Remembering Ruby: Trooper Hero K-9 went from animal shelter to saving boy’s life with state police
Ruby was a beloved K-9 trooper with the Rhode Island State Police, but she didn’t always work with them. Ruby was once an exuberant rescuer who was in and out of the shelter — fired five times by five different families, her longtime handler, Corporal Daniel O’Neil, told CBS News.
“She was deemed unadoptable, due to her high energy and she was just plain unmanageable,” O’Neil said. “[The shelter workers] I looked at her and saw she had a ton of energy that just needed to be focused and maybe put to work.”
They contacted the state police, who wanted to give Ruby a second chance and decided to try her out as a search and rescue dog. O’Neil was chosen to be his master.
“We were kind of parallel. Because when I was younger I was a bit of a mess. I couldn’t concentrate and I wasn’t good at school. But nobody ever told me. really given up. They said, ‘Hey, he’s a hard worker and he can really make a difference,’ he said. “And I think that’s what they saw in Ruby and that’s why we were meant to be together.”
A normal dog could be trained in a few months. For Ruby, it took a year and a half, but O’Neil didn’t want to give it up. Finally, in 2011, she was a certified K-9 soldier. Six years later, she has become even more than that: a heroine.
“We received a call from the Glocester Police Department that there was a missing boy,” O’Neil said. “And we just got out and started looking.”
About eight hours into their search, Ruby fled from O’Neil down a hill.
“I looked over the hill and saw a pair of boots on the ground, and there was a young boy lying face down and he hit his head and he had a huge laceration on his head and he was all stiff and looked like he was dead,” O’Neil recalled.
“You know, as a father, I was emotional. But as a soldier and a manager and the love I had for Ruby, I was so happy, because she had done exactly what I had trained her to do. to do over the past six years,” he said.
The boy was in critical condition and Ruby saved his life. O’Neil went to tell his mother that he had been found alive and told her that a K-9 soldier had helped save his son. It was then that they made a chance connection. The boy’s mother once worked at an animal shelter.

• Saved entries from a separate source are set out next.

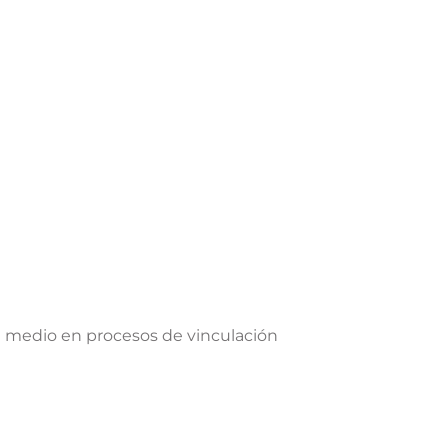
al medio en procesos de vinculación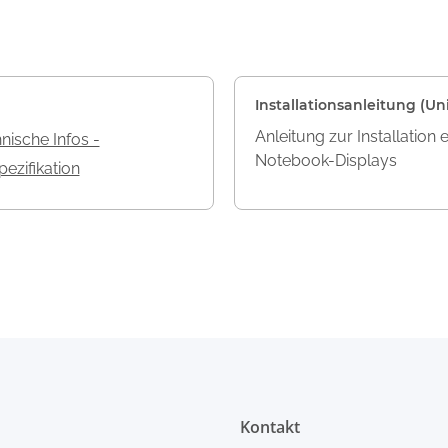
Installationsanleitung (Uni
Anleitung zur Installation 
nische Infos -
Notebook-Displays
ezifikation
Kontakt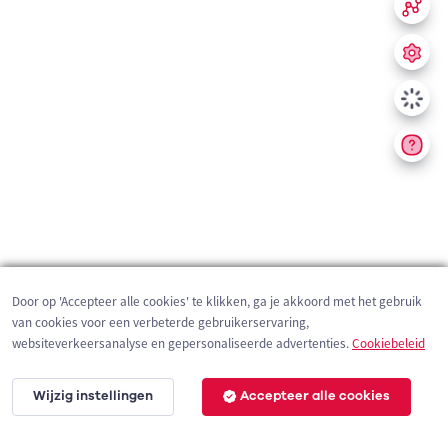
Door op 'Accepteer alle cookies' te klikken, ga je akkoord met het gebruik
van cookies voor een verbeterde gebruikerservaring,
websiteverkeersanalyse en gepersonaliseerde advertenties.
Cookiebeleid
Wijzig instellingen
Accepteer alle cookies
200 m
©
OpenStreetMap
contributors,
Tracestrack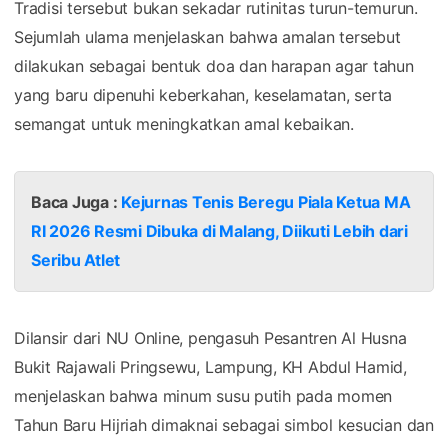
Tradisi tersebut bukan sekadar rutinitas turun-temurun.
Sejumlah ulama menjelaskan bahwa amalan tersebut
dilakukan sebagai bentuk doa dan harapan agar tahun
yang baru dipenuhi keberkahan, keselamatan, serta
semangat untuk meningkatkan amal kebaikan.
Baca Juga :
Kejurnas Tenis Beregu Piala Ketua MA
RI 2026 Resmi Dibuka di Malang, Diikuti Lebih dari
Seribu Atlet
Dilansir dari NU Online, pengasuh Pesantren Al Husna
Bukit Rajawali Pringsewu, Lampung, KH Abdul Hamid,
menjelaskan bahwa minum susu putih pada momen
Tahun Baru Hijriah dimaknai sebagai simbol kesucian dan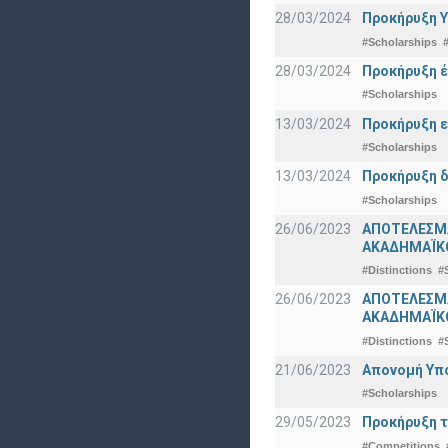
28/03/2024
Προκήρυξη Υ
#Scholarships
28/03/2024
Προκήρυξη έ
#Scholarships
13/03/2024
Προκήρυξη ε
#Scholarships
13/03/2024
Προκήρυξη δ
#Scholarships
26/06/2023
ΑΠΟΤΕΛΕΣΜ
ΑΚΑΔΗΜΑΪΚΟ
#Distinctions
#
26/06/2023
ΑΠΟΤΕΛΕΣΜΑ
ΑΚΑΔΗΜΑΪΚΟ
#Distinctions
#
21/06/2023
Απονομή Υπ
#Scholarships
29/05/2023
Προκήρυξη τ
#Competitions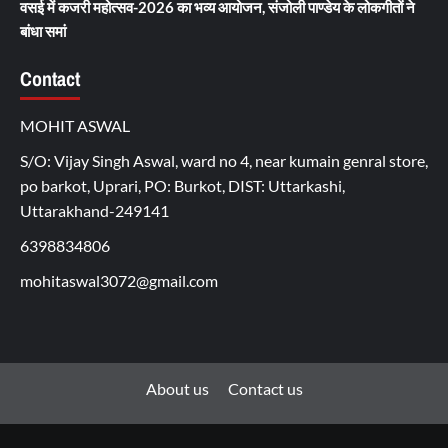
वसई में कजरी महोत्सव-2026 का भव्य आयोजन, संजोली पाण्डेय के लोकगीतों ने
बांधा समां
Contact
MOHIT ASWAL
S/O: Vijay Singh Aswal, ward no 4, near kumain genral store,
po barkot, Uprari, PO: Burkot, DIST: Uttarkashi,
Uttarakhand-249141
6398834806
mohitaswal3072@gmail.com
About us
Contact us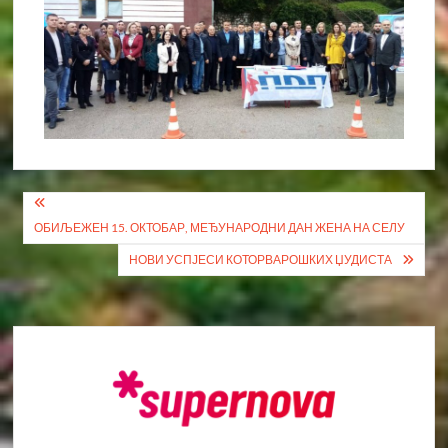
Кретање
ОБИЉЕЖЕН 15. ОКТОБАР, МЕЂУНАРОДНИ ДАН ЖЕНА НА СЕЛУ
чланка
НОВИ УСПЈЕСИ КОТОРВАРОШКИХ ЏУДИСТА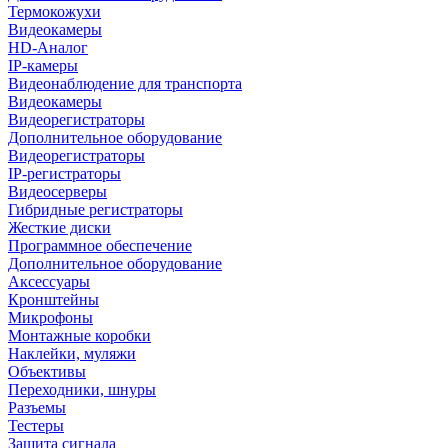
Термокожухи
Видеокамеры
HD-Аналог
IP-камеры
Видеонаблюдение для транспорта
Видеокамеры
Видеорегистраторы
Дополнительное оборудование
Видеорегистраторы
IP-регистраторы
Видеосерверы
Гибридные регистраторы
Жесткие диски
Программное обеспечение
Дополнительное оборудование
Аксессуары
Кронштейны
Микрофоны
Монтажные коробки
Наклейки, муляжи
Объективы
Переходники, шнуры
Разъемы
Тестеры
Защита сигнала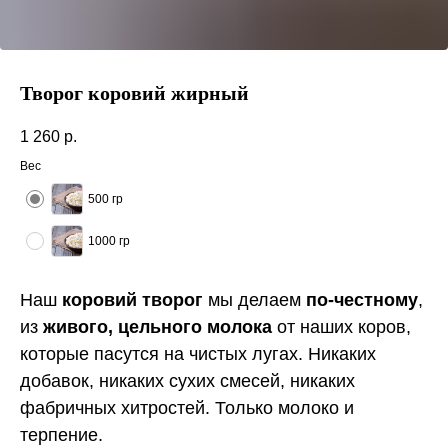
Творог коровий жирный
1 260
р.
Вес
500 гр
1000 гр
Наш
коровий творог
мы делаем
по-честному
,
из
живого, цельного молока
от наших коров,
которые пасутся на чистых лугах. Никаких
добавок, никаких сухих смесей, никаких
фабричных хитростей. Только молоко и
терпение.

“And she goes, ‘Yeah, there was a dog in 2011, who I absolutely adored, who I heard became a state trooper a few years ago,'” O’Neil said. . “And I said, ‘What?'”
The mother told O’Neil her name was Pat Inman and the dog she remembered from the shelter was named Ruby. “I loved her, she was the sweetest thing,” she told him.
“I said, are you kidding? said O’Neil. “And I said, ‘Pat, that dog that you helped all those times get adopted and then become a soldier, just saved your son’s life. And of course she starts crying, and then I start crying.”
Ruby has been honored for her hard work – winning the American Humane Hero Dog Award in 2018, appearing on the cover of Rhode Island Monthly magazine, and being celebrated by state troopers. But sadly, Ruby was diagnosed with cancer and passed away in May 2022.
Prior to her passing, a Netflix film about her titled “Rescued by Ruby” premiered. Ruby’s story will live on and continue to inspire countless people.
“She was the poster child for shelter dogs. I hope she’s a symbol for shelter dogs who, hey, just because they’re in a shelter doesn’t mean they are bad dogs,” O’Neil said. “They just need a chance, they just need your patience, they just need your compassion and your love, and they really can change the world.”